1961 Anayasası sosyal devleti, Anayasa Mahkemesi’ni, üniversite özerkliğini, sendikal hakları, yargı bağımsızlığını, sosyal güvenlik hakkını getirmiştir.

Bunların her biri kimsenin dilinden düşürmediği ve çok sözü edilen demokrasinin altyapısını oluşturan kurumlardır. 27 Mayıs bize düşünce özgürlüğünü, sol açılımını getirdi.

İnsan hakları, emekçi hakları, gelir dağılımı neredeyse ilk kez tartışılır oldu. Nâzım Hikmet’i ilk kez dergilerde okumaya başladık. Türk halkı onun bir vatan haini olmadığını, 27 Mayıs’tan sonra öğrenebilmiştir. Yön dergisi halka çok şey öğretmiş ve düşündürmüştür.

Evet, bu yönetim hakkında söylenecek daha pek çok şey var. Bazı CHP milletvekillerinin geçen yıllarda Tansel Çölaşan’ın açıklamaları üzerine 27 Mayıs’ı bir devrim değil, bir cunta darbesi olarak yorumlayanlara katıldığını izlemiştik. Hiç yakışmadı onlara.

Onlar Mehmet Metiner ve Taha Akyol’dan esinlenmiş olamazlar. 27 Mayıs bir darbe olarak başlamış ama bir demokratik devrime dönüşmüştür.

Devrim, halkın büyük çoğunluğunun yararına olan eylem ve değişim için yapılan nitelemedir. Ama bu askeri yönetim 147’liler olayı gibi büyük yanlışlıklar yapmaktan geri duramamıştır, karşıdevrimciler 1961 Anayasası’ndan memnun kalmamışlar ve kısa zamanda onu yok etmenin yolunu bulmuşlardır.

Sağcı iktidarlar

Hatırlıyorum, anayasa profesörü Sayın Ergun Özbudun, Yargıtay Başsavcısı’nın açtığı dava nedeni ile “O halde halkı kapatsınlar” buyurmuştu. Ben ondan yaşlıyım, göstermelik demokrasimizi başından beri yakından izledim. Bence tüm sağcı iktidarlar çok sistemli bir şekilde ve var güçleri ile halkı kapatmak, onu sahip olduğu egemenlik hakkını kullanamaz hale getirmek için çalışmış, bu uğurda tüm hünerlerini dış dinamikleri de kullanarak göstermişler ve ne yazık ki başarılı olmuşlardır. Köy Enstitülerini, Halkevlerini kapatan, öğretim birliğini yok eden 500 imam hatip okulu kuran bu iktidarlardır ve bunlar açıkça halk karşıtı politikalardır. Toprak reformu bu yüzden yapılamamıştır. Feodal yapı ve aşiret düzeni bu yüzden süregeliyor.

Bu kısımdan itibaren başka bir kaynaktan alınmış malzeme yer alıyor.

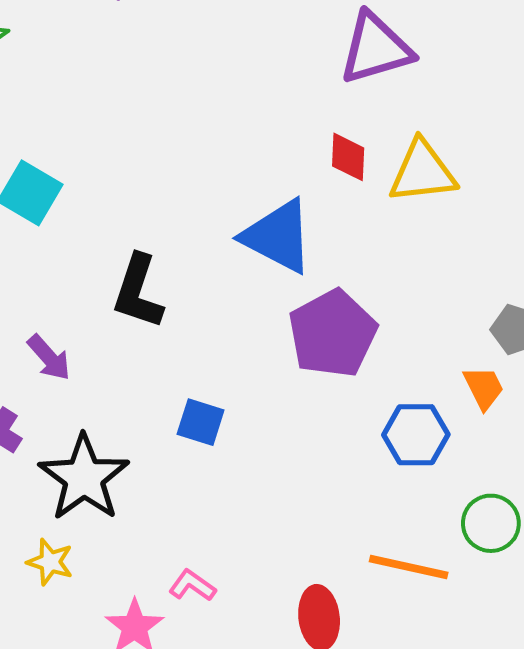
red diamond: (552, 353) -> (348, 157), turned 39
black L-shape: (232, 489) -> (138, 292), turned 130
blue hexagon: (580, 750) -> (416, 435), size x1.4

Geçen yıl Yargıtay Başsavcısı’nın açtığı dava nedeni ile halkın desteğine, halkın egemenliğine ve iradesine başvuranlar ve TV konuşmacılarının çoğunluğu 50 yılı aşan bir süreden beri o halkın nasıl elinin kolunun bağlandığını ve egemenlik hakkını kullanmaktan nasıl alıkonulduğunu görmezden ve bilmezden geliyorlar. Bir aydınlanma ve uygarlık savaşıdır bu. Bu savaşı mutlaka akıldan, bilimden, halktan, emekten yana olanlar kazanacaktır.